◆ **Explore the material**:
(a) Answer these questions about the post on free products of groups below, one answer per line, marked the same way:
(i) What two operations does the quoted definition allow for reducing a word?
(ii) Under what operation is $G ∗ H$ a group?
(iii) In the formula given after "EDIT:", what may each $S_i$ be?
(b) Write the next part of the post on free products of groups below, picking up after its last sentence.

◆ **Provided text**:
· · · ·

If G and H are groups, a word in G and H is a product of the form

$$ s_1 s_2 \dots s_m, $$

where each $s_i$ is either an element of G or an element of H.

So what is this "word" guy? Does it come out of the blue? Does it come from some sort of new operation that I can perform with the two sets $G$ and $H$ -in addition to the well-known ones of union, intersection, Cartesian product...?

Fortunatelly, I think there is nothing new under the sun of set operations: it's easy to realise that words can be identified with elements of some Cartesian product (see below):

$$ (s_1, s_2, \dots , s_m ) \ . $$

And Cartesian product is a well-established set-theoretical operation.

So I tried to translate the rest of Wikipedia's definition

Such a word may be reduced using the following operations:

Remove an instance of the identity element (of either G or H). Replace a pair of the form $g_1g_2$ by its product in $G$, or a pair $h_1h_2$ by its product in $H$.

Every reduced word is an alternating product of elements of G and elements of H, e.g.

$$ g_1 h_1 g_2 h_2 \dots g_r h_r. $$

The free product $G ∗ H$ is the group whose elements are the reduced words in G and H, under the operation of concatenation followed by reduction.

in an elementary set setting. First, consider the set of "unreduced" tuples of elements of $G$ and $H$

$$ U = G \sqcup H \sqcup (G\times G) \times (G\times H) \sqcup (H\times G) \sqcup (H\times H) \sqcup (G\times G \times G) \sqcup \dots $$

More concisely:


EDIT:

I think the following formula may be less messier than the one I wrote previously:

$$ U = \bigsqcup_{r \geq 1} (S_1 \times \cdots \times S_r) $$

where $S_i = G$ or $S_i = H$.


So, elements of $U$ are ordered tuples (unreduced ones)

$$ (s_1, s_2, \dots , s_m) $$

where each $s_i$ is either an element of $G$ or an element of $H$.

· · · ·

◆ **Provided information**:
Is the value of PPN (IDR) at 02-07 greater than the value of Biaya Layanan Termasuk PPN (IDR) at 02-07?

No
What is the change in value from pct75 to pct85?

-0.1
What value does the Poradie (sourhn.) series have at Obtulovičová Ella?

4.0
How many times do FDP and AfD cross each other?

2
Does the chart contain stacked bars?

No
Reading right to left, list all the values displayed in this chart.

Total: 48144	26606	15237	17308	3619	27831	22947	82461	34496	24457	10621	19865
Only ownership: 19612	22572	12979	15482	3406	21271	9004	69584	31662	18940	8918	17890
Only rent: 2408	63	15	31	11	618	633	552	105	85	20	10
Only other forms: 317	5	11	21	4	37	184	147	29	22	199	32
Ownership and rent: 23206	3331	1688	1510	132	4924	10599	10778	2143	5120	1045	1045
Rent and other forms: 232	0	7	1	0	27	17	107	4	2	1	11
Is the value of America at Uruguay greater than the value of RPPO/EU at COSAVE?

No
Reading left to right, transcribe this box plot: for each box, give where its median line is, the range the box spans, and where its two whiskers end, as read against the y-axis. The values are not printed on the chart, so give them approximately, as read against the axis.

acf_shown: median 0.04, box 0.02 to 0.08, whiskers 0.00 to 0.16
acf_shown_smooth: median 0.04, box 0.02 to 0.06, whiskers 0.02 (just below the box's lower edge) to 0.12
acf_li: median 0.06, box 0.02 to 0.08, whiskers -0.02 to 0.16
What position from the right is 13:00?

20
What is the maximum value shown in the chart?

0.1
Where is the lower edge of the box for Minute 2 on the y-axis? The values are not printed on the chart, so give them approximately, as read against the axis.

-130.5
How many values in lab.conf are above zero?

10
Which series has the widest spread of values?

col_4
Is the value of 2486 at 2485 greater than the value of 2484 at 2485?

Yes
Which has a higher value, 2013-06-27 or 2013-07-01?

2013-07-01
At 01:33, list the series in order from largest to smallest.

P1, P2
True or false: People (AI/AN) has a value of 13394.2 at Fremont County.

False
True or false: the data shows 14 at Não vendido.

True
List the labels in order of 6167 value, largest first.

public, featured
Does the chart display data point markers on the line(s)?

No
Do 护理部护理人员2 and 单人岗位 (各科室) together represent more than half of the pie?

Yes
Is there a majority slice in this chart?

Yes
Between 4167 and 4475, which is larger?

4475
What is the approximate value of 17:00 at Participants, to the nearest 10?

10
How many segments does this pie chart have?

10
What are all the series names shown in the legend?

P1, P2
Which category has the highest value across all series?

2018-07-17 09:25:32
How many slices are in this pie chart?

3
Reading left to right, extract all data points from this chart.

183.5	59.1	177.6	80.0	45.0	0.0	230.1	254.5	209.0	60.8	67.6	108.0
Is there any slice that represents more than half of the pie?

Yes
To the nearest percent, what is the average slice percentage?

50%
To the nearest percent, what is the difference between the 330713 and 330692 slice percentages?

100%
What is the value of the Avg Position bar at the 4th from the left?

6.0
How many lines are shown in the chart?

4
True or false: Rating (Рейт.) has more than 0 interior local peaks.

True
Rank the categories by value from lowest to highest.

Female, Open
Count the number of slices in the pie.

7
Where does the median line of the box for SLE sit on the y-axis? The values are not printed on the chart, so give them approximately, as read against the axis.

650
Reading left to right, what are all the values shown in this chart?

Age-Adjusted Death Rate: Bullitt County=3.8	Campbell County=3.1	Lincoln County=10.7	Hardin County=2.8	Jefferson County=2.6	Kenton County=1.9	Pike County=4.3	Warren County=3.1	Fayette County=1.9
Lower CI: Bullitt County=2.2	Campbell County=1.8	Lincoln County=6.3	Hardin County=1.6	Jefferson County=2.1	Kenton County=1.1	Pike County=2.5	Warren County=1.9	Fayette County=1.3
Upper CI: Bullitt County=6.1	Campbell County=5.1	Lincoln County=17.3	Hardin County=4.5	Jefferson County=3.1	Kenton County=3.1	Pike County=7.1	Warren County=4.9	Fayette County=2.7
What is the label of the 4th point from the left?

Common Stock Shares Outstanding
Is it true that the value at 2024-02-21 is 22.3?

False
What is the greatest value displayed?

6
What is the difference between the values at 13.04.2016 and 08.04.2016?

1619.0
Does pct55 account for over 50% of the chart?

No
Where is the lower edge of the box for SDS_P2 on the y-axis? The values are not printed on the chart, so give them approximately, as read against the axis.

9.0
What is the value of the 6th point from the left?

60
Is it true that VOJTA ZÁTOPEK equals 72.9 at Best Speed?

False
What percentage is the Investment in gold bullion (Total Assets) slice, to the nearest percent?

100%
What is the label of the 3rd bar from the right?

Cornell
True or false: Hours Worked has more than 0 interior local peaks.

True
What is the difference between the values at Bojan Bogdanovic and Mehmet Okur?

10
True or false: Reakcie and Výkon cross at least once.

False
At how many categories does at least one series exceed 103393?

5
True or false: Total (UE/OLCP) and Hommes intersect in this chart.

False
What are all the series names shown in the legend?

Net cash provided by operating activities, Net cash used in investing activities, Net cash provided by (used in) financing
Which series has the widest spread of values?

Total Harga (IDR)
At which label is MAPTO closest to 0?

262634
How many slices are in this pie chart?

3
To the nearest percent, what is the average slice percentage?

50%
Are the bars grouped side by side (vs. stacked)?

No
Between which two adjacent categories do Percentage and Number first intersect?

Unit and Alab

· · · ·

◆ **Task results**:
(a)
(i) Removing an instance of the identity element (of either G or H), and replacing a pair of the form $g_1g_2$ by its product in $G$, or a pair $h_1h_2$ by its product in $H$.
(ii) Concatenation followed by reduction.
(iii) $S_i = G$ or $S_i = H$.

(b)
The product of two unreduced tuples is defined by concatenation

$$ (s_1, \dots , s_m) \cdot (t_1, \dots , t_n) = (s_1, \dots , s_m, t_1 , \dots , t_n) \ . $$

Now, consider the following equivalence relation in the set of unreduced tuples $U$:

$$ (s_1, s_2, \dots , s_{i-1}, 1, s_{i+1}, \dots , s_n) \sim (s_1, s_2, \dots, s_{i-1}, s_i, \dots , s_n) \ , $$

where $1$ is either the unit element of $G$ or the one of $H$. And

$$ (s_1, s_2, \dots , s_i,s_{i+1}, \dots , s_r) \sim (s_1, s_2, \dots , s_is_{i+1}, \dots , s_r ) $$

whenever two adjacent $s_i, s_{i+1} \in G$ or $s_i, s_{i+1} \in H$ at the same time.

If you want, you may call the equivalence class of a tuple under this equivalence relation a reduced tuple. So every reduced tuple is an alternating one,

$$ (g_1, h_1, \dots , g_r , h_r) \ , $$

with $g_i \in G$ and $h_i \in H$ for all $i = 1, \dots , r$.

Define the free product of $G$ and $H$ as the quotient:

$$ G*H = U/\sim \ . $$

Finally, one verifies that concatenation is well-defined on unreduced tuples and gives $G*H$ a group structure.

After performing this elementary exercise I understand perfectly well why nobody defines the free product in this way, but I still wanted to ask:

  1. Is this correct?
  2. Is it written somewhere?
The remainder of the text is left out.